The concept of protecting the rights of the accused is rooted in the goal of protecting the rights of the innocent. The concept is that the rights of the innocent can only be adequately defended if the rights of the accused (innocent or guilty) are given priority over the rights of the victim. That can be a hard pill to swallow, but it is the undeniable basis of our justice system.
The Obama regulations on title IX fail in two major ways, in my opinion. First and foremost, a university has no place investigating felony accusations any more than you or I do. When crimes this serious are involved, only police, prosecutors, and their designated investigators should be anywhere near the evidence (including witnesses). University officials shouldn’t be talking to witnesses, shouldn’t be conducting interrogations, and definitely shouldn’t be making decisions of fact.
Second, the regulations require a preponderance of evidence standard rather than a beyond a reasonable doubt standard. This literally obliterates one of the main rights of the accused in the United States.
Now, most will say that a university is not the government, so it isn’t required to follow the 5th amendment or abide by any other part of the justice system. That is a good argument, with one exception. Title IX, either on its own, or as implemented by the Obama administration (not sure which), requires universities to engage in these investigations and requires them to use a specific standard for judging the accused. That requirement by the federal government, makes the universities a de facto agent of the government in these cases. And as de facto agents of the government, all of those Constitutional rights suddenly need to be protected.

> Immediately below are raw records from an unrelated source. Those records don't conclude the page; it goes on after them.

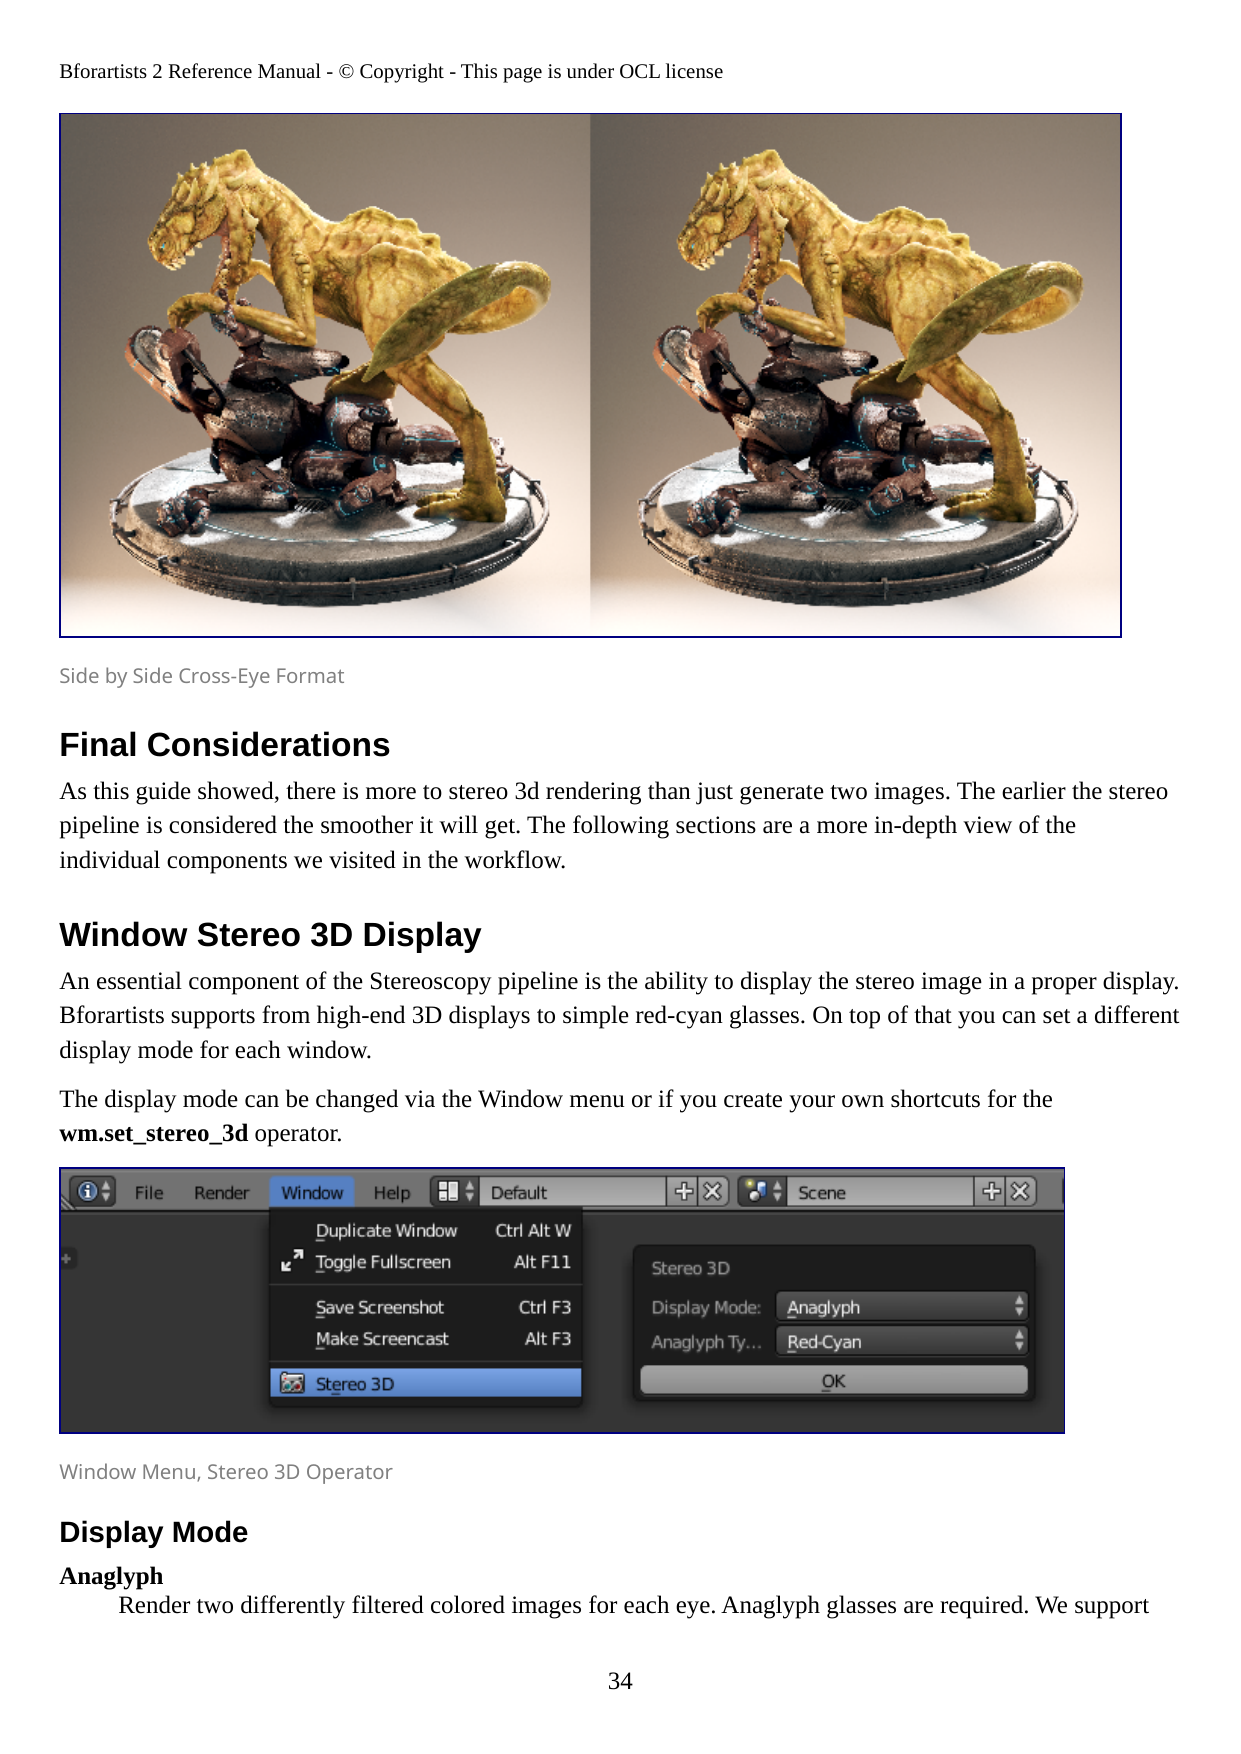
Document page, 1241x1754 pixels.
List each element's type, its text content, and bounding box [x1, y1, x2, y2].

list Render two differently filtered colored images for each eye. Anaglyph glasses are required. We support [118, 1590, 1181, 1618]
text Window Menu, Stereo 3D Operator [59, 1454, 1181, 1486]
subtitle Display Mode [59, 1515, 1181, 1548]
picture [61, 114, 1120, 636]
text An essential component of the Stereoscopy pipeline is the ability to display the stereo image in a proper display. Bforartists supports from high-end 3D displays to simple red-cyan glasses. On top of that you can set a different display mode for each window. [59, 966, 1181, 1063]
text As this guide showed, there is more to stereo 3d rendering than just generate two images. The earlier the stereo pipeline is considered the smoother it will get. The following sections are a more in-depth view of the individual components we visited in the workflow. [59, 776, 1181, 873]
subtitle Final Considerations [59, 724, 1181, 763]
picture [61, 1169, 1064, 1432]
subtitle Window Stereo 3D Display [59, 914, 1181, 953]
subtitle Anaglyph [59, 1561, 1181, 1590]
text Side by Side Cross-Eye Format [59, 658, 1181, 689]
text The display mode can be changed via the Window menu or if you create your own shortcuts for the wm.set_stereo_3d operator. [59, 1084, 1181, 1147]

I’ve thought about how this should be handled and I don’t have a lot of great answers, but I am certain that the Obama solution is wrong. University officials (other than University police officers) should not be investigating felonies (of any type) or making decisions regarding guilt until after the police / district attorney has finished with a case. At the same time, we need some stupidly strict regulations to ensure that no accusation is swept under the rug (something along the time of multiple year prison terms for any university or government official that is found to have ignored or tried to hide an accusation). And Title IX guidelines should help universities implement fair ways to keep the accuser and the accused separated while any legal and potentially subsequent university investigations are ongoing.
And looking at that last paragraph I wrote, this is why I am certain that I will hate the DeVos rules. Because I don’t need to be Kreskin to know that no safeguards will be put in place to ensure that all accusations receive due diligence and that no fair guidelines will be made to keep accused and accuser from interacting.